Skip to content

Glue

Protocol: JSON 1.1 Endpoint: http://localhost:4566/

Floci emulates the AWS Glue Data Catalog and Glue Schema Registry, allowing you to manage local data lake metadata and schema-version workflows.

Supported Actions

Data Catalog

Area Actions
Databases CreateDatabase · GetDatabase · GetDatabases
Tables CreateTable · GetTable · GetTables · DeleteTable
Partitions CreatePartition · GetPartitions

Schema Registry

Area Actions
Registries CreateRegistry · GetRegistry · ListRegistries · UpdateRegistry · DeleteRegistry
Schemas CreateSchema · GetSchema · ListSchemas · UpdateSchema · DeleteSchema
Versions RegisterSchemaVersion · GetSchemaByDefinition · GetSchemaVersion · ListSchemaVersions · DeleteSchemaVersions · GetSchemaVersionsDiff · CheckSchemaVersionValidity
Metadata and tags PutSchemaVersionMetadata · RemoveSchemaVersionMetadata · QuerySchemaVersionMetadata · TagResource · UntagResource · GetTags

Supported schema formats are AVRO, JSON, and PROTOBUF. Compatibility modes are NONE, DISABLED, BACKWARD, BACKWARD_ALL, FORWARD, FORWARD_ALL, FULL, and FULL_ALL.

Integration with Athena

The Glue Data Catalog is automatically used by Athena to resolve table names to S3 locations and formats.
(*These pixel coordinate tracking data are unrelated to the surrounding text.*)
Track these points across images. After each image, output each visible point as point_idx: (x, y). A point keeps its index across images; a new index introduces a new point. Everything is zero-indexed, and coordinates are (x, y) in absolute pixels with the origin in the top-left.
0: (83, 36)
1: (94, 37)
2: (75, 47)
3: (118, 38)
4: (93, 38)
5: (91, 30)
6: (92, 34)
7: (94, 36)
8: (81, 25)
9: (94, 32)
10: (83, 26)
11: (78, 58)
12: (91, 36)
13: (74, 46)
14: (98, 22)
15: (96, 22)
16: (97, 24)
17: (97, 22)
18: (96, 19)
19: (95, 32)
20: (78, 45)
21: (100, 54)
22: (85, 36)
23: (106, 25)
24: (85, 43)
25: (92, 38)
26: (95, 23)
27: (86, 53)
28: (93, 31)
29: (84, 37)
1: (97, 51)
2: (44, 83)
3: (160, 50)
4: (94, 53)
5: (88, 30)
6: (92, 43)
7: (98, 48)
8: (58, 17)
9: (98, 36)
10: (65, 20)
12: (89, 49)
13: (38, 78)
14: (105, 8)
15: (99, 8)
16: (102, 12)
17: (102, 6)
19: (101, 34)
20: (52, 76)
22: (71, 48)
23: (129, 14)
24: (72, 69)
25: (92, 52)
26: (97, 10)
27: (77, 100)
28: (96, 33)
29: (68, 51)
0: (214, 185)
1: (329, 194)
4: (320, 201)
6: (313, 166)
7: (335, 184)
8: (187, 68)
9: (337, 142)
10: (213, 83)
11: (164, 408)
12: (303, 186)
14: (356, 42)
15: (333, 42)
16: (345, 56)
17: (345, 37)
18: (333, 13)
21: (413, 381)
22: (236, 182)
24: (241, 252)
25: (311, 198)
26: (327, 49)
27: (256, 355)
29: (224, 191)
When you submit an Athena query, Floci reads all Glue tables for the target database and generates DuckDB views on top of the underlying S3 objects before executing the SQL.
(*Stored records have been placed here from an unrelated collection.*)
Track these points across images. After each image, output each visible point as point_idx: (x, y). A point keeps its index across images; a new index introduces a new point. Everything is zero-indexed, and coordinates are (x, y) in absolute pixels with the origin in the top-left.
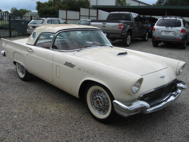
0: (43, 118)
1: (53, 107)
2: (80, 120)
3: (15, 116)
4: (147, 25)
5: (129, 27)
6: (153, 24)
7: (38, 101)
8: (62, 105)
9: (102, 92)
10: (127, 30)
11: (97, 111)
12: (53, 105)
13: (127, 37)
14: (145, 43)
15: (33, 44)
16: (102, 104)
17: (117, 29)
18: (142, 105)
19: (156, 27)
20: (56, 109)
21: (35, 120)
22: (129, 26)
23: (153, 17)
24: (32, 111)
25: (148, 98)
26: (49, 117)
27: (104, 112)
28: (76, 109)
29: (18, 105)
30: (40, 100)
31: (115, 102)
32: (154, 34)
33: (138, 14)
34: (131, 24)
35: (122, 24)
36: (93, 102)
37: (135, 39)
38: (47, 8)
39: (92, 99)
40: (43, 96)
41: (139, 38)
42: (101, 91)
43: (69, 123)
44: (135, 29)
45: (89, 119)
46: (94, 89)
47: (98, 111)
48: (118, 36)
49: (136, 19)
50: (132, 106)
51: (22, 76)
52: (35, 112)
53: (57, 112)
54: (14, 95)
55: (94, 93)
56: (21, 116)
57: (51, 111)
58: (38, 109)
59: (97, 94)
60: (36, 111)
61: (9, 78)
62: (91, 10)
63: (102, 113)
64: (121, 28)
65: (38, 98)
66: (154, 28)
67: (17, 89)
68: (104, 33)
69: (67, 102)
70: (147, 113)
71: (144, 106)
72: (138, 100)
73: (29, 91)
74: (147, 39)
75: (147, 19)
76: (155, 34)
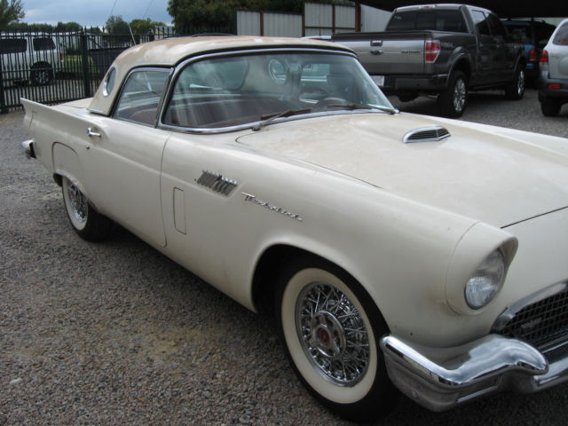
0: (115, 390)
1: (164, 342)
2: (255, 404)
3: (14, 381)
4: (522, 46)
5: (460, 52)
6: (541, 42)
7: (113, 318)
8: (198, 336)
9: (340, 293)
10: (451, 62)
11: (322, 367)
12: (166, 335)
13: (453, 84)
14: (516, 104)
15: (106, 112)
16: (338, 343)
17: (419, 59)
18: (513, 358)
19: (551, 47)
20: (175, 350)
21: (82, 400)
22: (458, 49)
23: (540, 20)
24: (82, 359)
25: (538, 321)
26: (139, 384)
27: (349, 377)
28: (247, 354)
29: (41, 334)
30: (124, 312)
31: (388, 346)
32: (545, 74)
33: (490, 12)
34: (468, 44)
35: (435, 41)
36: (307, 333)
37: (480, 92)
38: (200, 8)
39: (303, 320)
40: (137, 297)
41: (493, 89)
42: (336, 290)
43: (211, 417)
44: (480, 60)
45: (292, 400)
46: (309, 282)
47: (327, 368)
48: (424, 82)
49: (482, 27)
50: (465, 367)
51: (80, 222)
52: (92, 364)
53: (174, 364)
54: (37, 294)
55: (308, 296)
56: (35, 379)
57: (152, 361)
58: (105, 351)
59: (322, 301)
60: (97, 360)
61: (41, 231)
62: (337, 8)
63: (342, 377)
64: (431, 57)
65: (119, 305)
66: (546, 52)
67: (56, 270)
68: (371, 74)
69: (219, 322)
70: (536, 388)
71: (523, 364)
72: (494, 335)
73: (93, 276)
74: (523, 92)
75: (519, 27)
76: (549, 73)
Tables can reference a Schema Registry schema version through StorageDescriptor.SchemaReference. On GetTable and GetTables, Floci resolves the schema definition into Glue columns when possible.

The DuckDB read function is selected based on the table's StorageDescriptor.InputFormat and StorageDescriptor.SerdeInfo.SerializationLibrary:

Condition DuckDB function
InputFormat or SerializationLibrary contains parquet read_parquet
InputFormat or SerializationLibrary contains json read_json_auto
InputFormat contains hive read_json_auto
Anything else read_csv_auto

Data Catalog Example

export AWS_ENDPOINT_URL=http://localhost:4566

# Create a database
aws glue create-database \
  --database-input '{"Name": "analytics"}' \
  --endpoint-url $AWS_ENDPOINT_URL

# Create a JSON table (standard AWS format for NDJSON data)
aws glue create-table \
  --database-name analytics \
  --table-input '{
    "Name": "orders",
    "StorageDescriptor": {
      "Location": "s3://my-bucket/orders/",
      "InputFormat": "org.apache.hadoop.mapred.TextInputFormat",
      "OutputFormat": "org.apache.hadoop.hive.ql.io.HiveIgnoreKeyTextOutputFormat",
      "SerdeInfo": {
        "SerializationLibrary": "org.openx.data.jsonserde.JsonSerDe"
      },
      "Columns": [
        {"Name": "id",     "Type": "int"},
        {"Name": "amount", "Type": "double"}
      ]
    }
  }' \
  --endpoint-url $AWS_ENDPOINT_URL

# Create a Parquet table
aws glue create-table \
  --database-name analytics \
  --table-input '{
    "Name": "events",
    "StorageDescriptor": {
      "Location": "s3://my-bucket/events/",
      "InputFormat": "org.apache.hadoop.hive.ql.io.parquet.MapredParquetInputFormat",
      "SerdeInfo": {
        "SerializationLibrary": "org.apache.hadoop.hive.ql.io.parquet.serde.ParquetHiveSerDe"
      },
      "Columns": [
        {"Name": "event_id", "Type": "string"},
        {"Name": "ts",       "Type": "bigint"}
      ]
    }
  }' \
  --endpoint-url $AWS_ENDPOINT_URL

Schema Registry Example

export AWS_ENDPOINT_URL=http://localhost:4566

cat > /tmp/order.avsc <<'JSON'
{"type":"record","name":"Order","namespace":"example","fields":[{"name":"id","type":"long"}]}
JSON

cat > /tmp/order-v2.avsc <<'JSON'
{"type":"record","name":"Order","namespace":"example","fields":[{"name":"id","type":"long"},{"name":"amount","type":["null","double"],"default":null}]}
JSON

aws glue create-registry \
  --registry-name local-registry \
  --endpoint-url $AWS_ENDPOINT_URL

aws glue create-schema \
  --registry-id RegistryName=local-registry \
  --schema-name orders \
  --data-format AVRO \
  --compatibility BACKWARD \
  --schema-definition file:///tmp/order.avsc \
  --endpoint-url $AWS_ENDPOINT_URL

aws glue register-schema-version \
  --schema-id RegistryName=local-registry,SchemaName=orders \
  --schema-definition file:///tmp/order-v2.avsc \
  --endpoint-url $AWS_ENDPOINT_URL

aws glue list-schema-versions \
  --schema-id RegistryName=local-registry,SchemaName=orders \
  --endpoint-url $AWS_ENDPOINT_URL